Yönetim konusunda yaşanan tatminsizlik bir sosyal problem haline gelmiştir. Devletin hakim olduğu siyasal alandan bürokratik yönetim uygulamalarının bulunduğu kurumlar ve özel sektörün söz sahibi olduğu alanlarda yönetim konusunda sıkıntılar bariz bir şekilde görünmektedir. Bunun sebebi ise klasik yönetim anlayışı ile klasik veya geleneksel bir zihniyete sahip olmayan bireylerin yönetilmeye çalışılmasıdır. Böyle bir durum bir takım değişimleri de beraberinde getirmek zorundadır. STK’lar toplumsal sahiplik şuuru ile hareket edip yönetimdeki klasik yapının modern bir yapı ile değişmesi için etki süreçlerini başlatacaktır. Süreç de STK’ları güçlendirdiğinden dolayı bu fazla zor olmayacaktır.

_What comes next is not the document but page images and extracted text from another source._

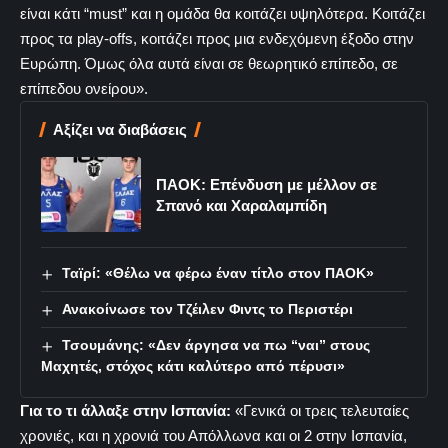
είναι κάτι “must” και η ομάδα θα κοιτάζει υψηλότερα. Κοιτάζει
προς τα play-offs, κοιτάζει προς μια ενδεχόμενη έξοδο στην
Ευρώπη. Όμως όλα αυτά είναι σε θεωρητικό επίπεδο, σε
επίπεδου ονείρου».
Αξίζει να διαβάσεις
ΠΑΟΚ: Επένδυση με μέλλον σε
Σπανό και Χαραλαμπίδη
Ταϊρί: «Θέλω να φέρω έναν τίτλο στον ΠΑΟΚ»
Ανακοίνωσε τον Τζέιλεν Φιντς το Περιστέρι
Τσουμάνης: «Δεν άργησα να πω “ναι” στους
Μαχητές, στόχος κάτι καλύτερο από πέρυσι»
Για το τι άλλαξε στην Ισπανία:
«Γενικά οι τρεις τελευταίες
χρονιές, και η χρονιά του Απόλλωνα και οι 2 στην Ισπανία,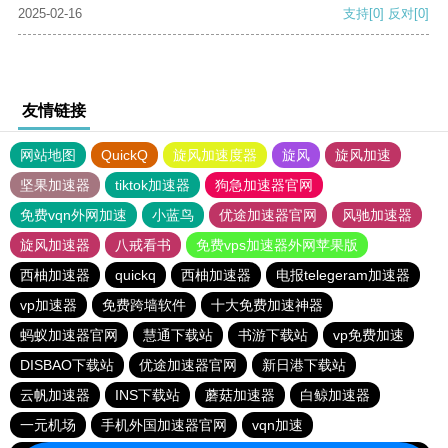
2025-02-16
支持
[0]
反对
[0]
友情链接
网站地图
QuickQ
旋风加速度器
旋风
旋风加速
坚果加速器
tiktok加速器
狗急加速器官网
免费vqn外网加速
小蓝鸟
优途加速器官网
风驰加速器
旋风加速器
八戒看书
免费vps加速器外网苹果版
西柚加速器
quickq
西柚加速器
电报telegeram加速器
vp加速器
免费跨墙软件
十大免费加速神器
蚂蚁加速器官网
慧通下载站
书游下载站
vp免费加速
DISBAO下载站
优途加速器官网
新日港下载站
云帆加速器
INS下载站
蘑菇加速器
白鲸加速器
一元机场
手机外国加速器官网
vqn加速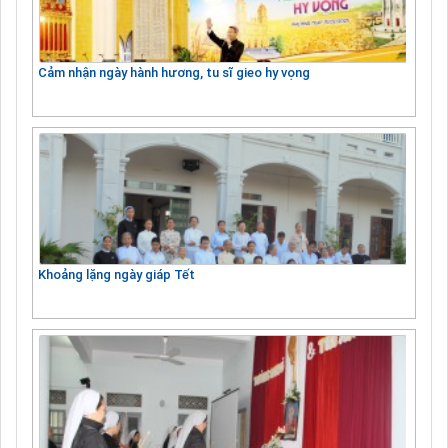
Cảm nhận ngày hành hương, tu sĩ gieo hy vọng
Khoảng lặng ngày giáp Tết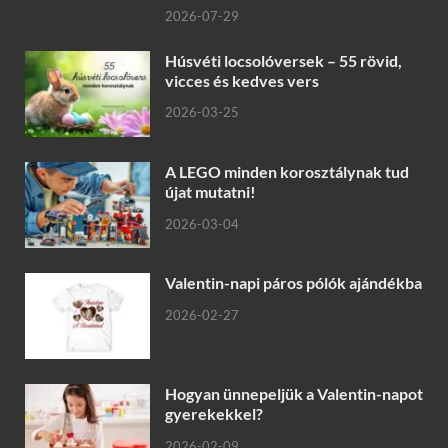
2026-07-29
Húsvéti locsolóversek – 55 rövid,
vicces és kedves vers
2026-03-25
A LEGO minden korosztálynak tud
újat mutatni!
2026-03-04
Valentin-napi páros pólók ajándékba
2026-02-27
Hogyan ünnepeljük a Valentin-napot
gyerekekkel?
2026-02-09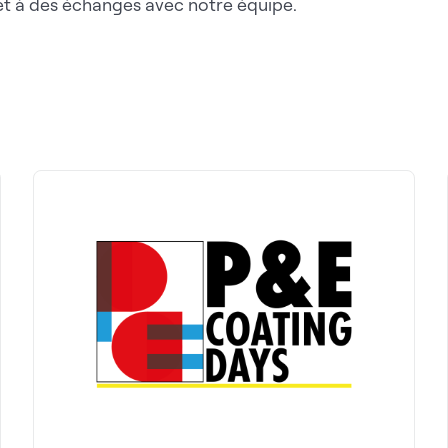
et à des échanges avec notre équipe.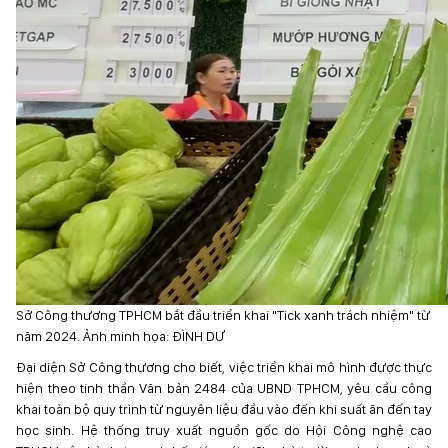
Sở Công thương TPHCM bắt đầu triển khai "Tick xanh trách nhiệm" từ
năm 2024. Ảnh minh họa: ĐÌNH DƯ
Đại diện Sở Công thương cho biết, việc triển khai mô hình được thực
hiện theo tinh thần Văn bản 2484 của UBND TPHCM, yêu cầu công
khai toàn bộ quy trình từ nguyên liệu đầu vào đến khi suất ăn đến tay
học sinh. Hệ thống truy xuất nguồn gốc do Hội Công nghệ cao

Demokrasi, özgürlük anlayışındaki gelişmeler, toplumsal dönüşümü, katı merkeziyetçilik anlayışındaki gücün yerel düzeyde paydaşlara aktarılması taleplerini arttırmış ve bu yerel birimler ile STK’lar arasındaki işbirliğini güçlenmesinin önünü açmıştır. Yerel yönetimlerin güçlü olmadığı durumlarda demokratik mekanizmaların işlemesi söz konusu değildir. Klasik yönetim anlayışının kalıntılarından uzaklaşıp modern anlamda katılımcılığı sağlamak için yerel yönetim birimlerinin bir araç olarak kullanılması, gerekli bir durumdur. Bu düşüncenin yayınlaşması, yerel birimler ile STK’ların demokratik düzlemde işbirliğini arttırmakta, böylece ‘yönetişim’ anlayışının gerçekleşmesine zemin hazırlanmaktadır (Aktel, 2003:78-79).